Thanks Teri! You were a great help and if I can think of anything else, I will probably call on you again. I will also keep you informed about his progress. Thank you so much - Brandie

geoffw 10-25-2004 11:41 AM

Re: Teathered Cord
 
[QUOTE=bwillett]Hi Geoff. I hate to hear that about your son and I am not sure that I will be much help. Michael really didn't show any signs of having this...he was born with hip dysplasia and has already been through several surgeries. We have recently moved and were going for a yearly check-up. Well, the dr. we went to wanted to have a MRI done, because he was curious about this, and when the results came back, he confirmed it. We are set to see a specialist in November for his spine and he also has to go for an ultrasound because they found something wrong with his kidneys too. I am sorry if that didn't help, but it is nice to have someone to talk to that it going through the same thing. Hope things go OK for you and your family. Brandie[/QUOTE]
I'm not sure how safe these boards r but maybe we can talk or u can talk to my wife or something like that. I'm not that good with these things and I actually lost the board for awhile, if u know how and want to let me know. We live in N.Y.

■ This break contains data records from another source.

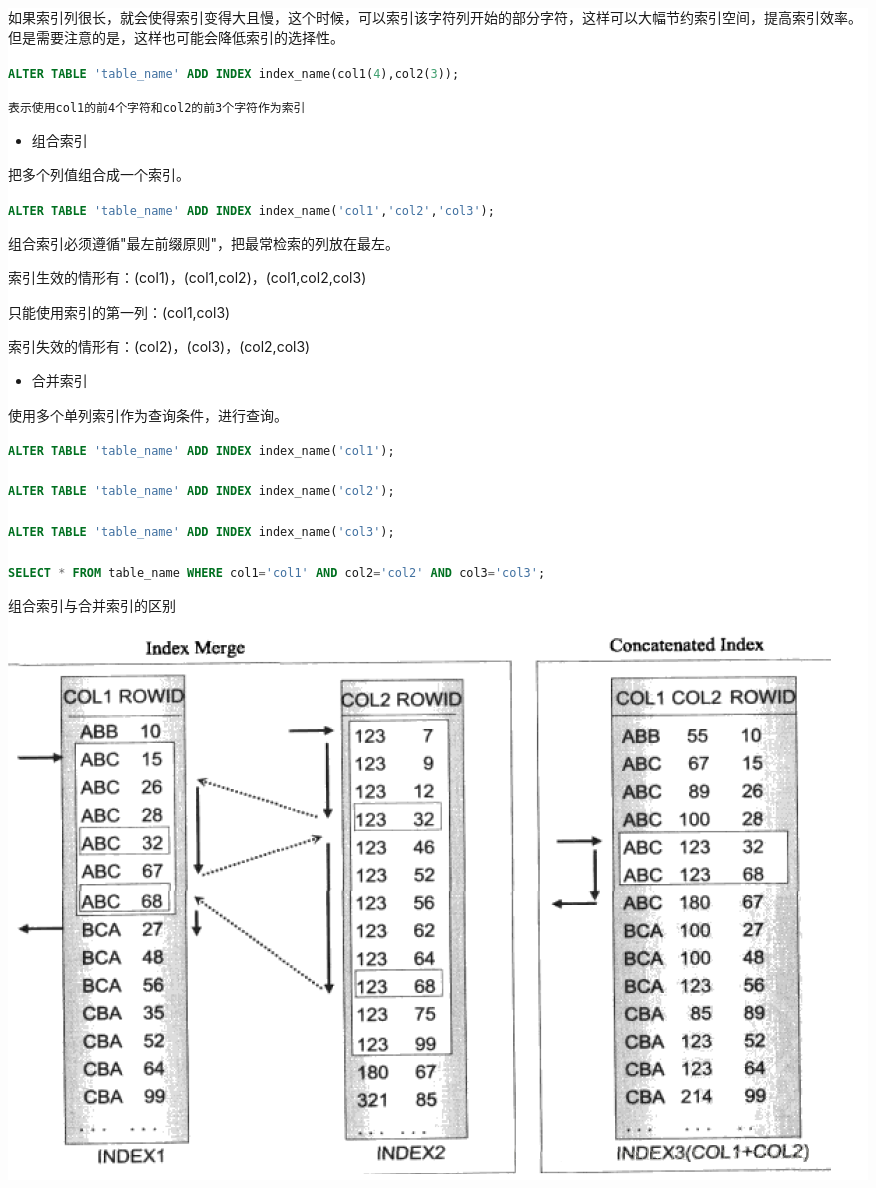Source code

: 如果索引列很长，就会使得索引变得大且慢，这个时候，可以索引该字符列开始的部分字符，这样可以大幅节约索引空间，提高索引效率。但是需要注意的是，这样也可能会降低索引的选择性。

```sql
ALTER TABLE 'table_name' ADD INDEX index_name(col1(4),col2(3));
```

```
表示使用col1的前4个字符和col2的前3个字符作为索引
```

- 组合索引

把多个列值组合成一个索引。

```sql
ALTER TABLE 'table_name' ADD INDEX index_name('col1','col2','col3');
```

组合索引必须遵循"最左前缀原则"，把最常检索的列放在最左。

索引生效的情形有：(col1)，(col1,col2)，(col1,col2,col3)

只能使用索引的第一列：(col1,col3)

索引失效的情形有：(col2)，(col3)，(col2,col3)

- 合并索引

使用多个单列索引作为查询条件，进行查询。

```sql
ALTER TABLE 'table_name' ADD INDEX index_name('col1');

ALTER TABLE 'table_name' ADD INDEX index_name('col2');

ALTER TABLE 'table_name' ADD INDEX index_name('col3');

SELECT * FROM table_name WHERE col1='col1' AND col2='col2' AND col3='col3';
```

组合索引与合并索引的区别

![](images/index.png)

bwillett 11-05-2004 02:04 PM

Re: Teathered Cord
 
Hi Geoff :wave: [ [B]removed[/B] ] My son is set to have surgery on Nov. 30 for his tethered cord. Have you found anything out about your son? Hope everything is going well, Brandie

CheckOut 04-02-2005 10:17 AM

Re: Teathered Cord
 
[QUOTE=bwillett]I just found out that my 5 year old son has a teathered cord. Can anyone help me better understand what that is and what the surgical procedure is like? Thank you in advance.[/QUOTE]

Sorry to hear about your son but do not dispair. I am 63 and was born with a teathered spinal cord (Spinabifida). Had first surgery at 5 months old. Had second surgery in 1988.

It simply means that the spinal cord is "stuck" by a lipoma (non malignant tumor). By removing the lipoma the spinal cord will be freed. If he did not have the lipoma removed he would eventually suffer from nerve damage to his spinal cord. I have numbness in my right leg but other than than I function normally.

Good luck and please keep us posted!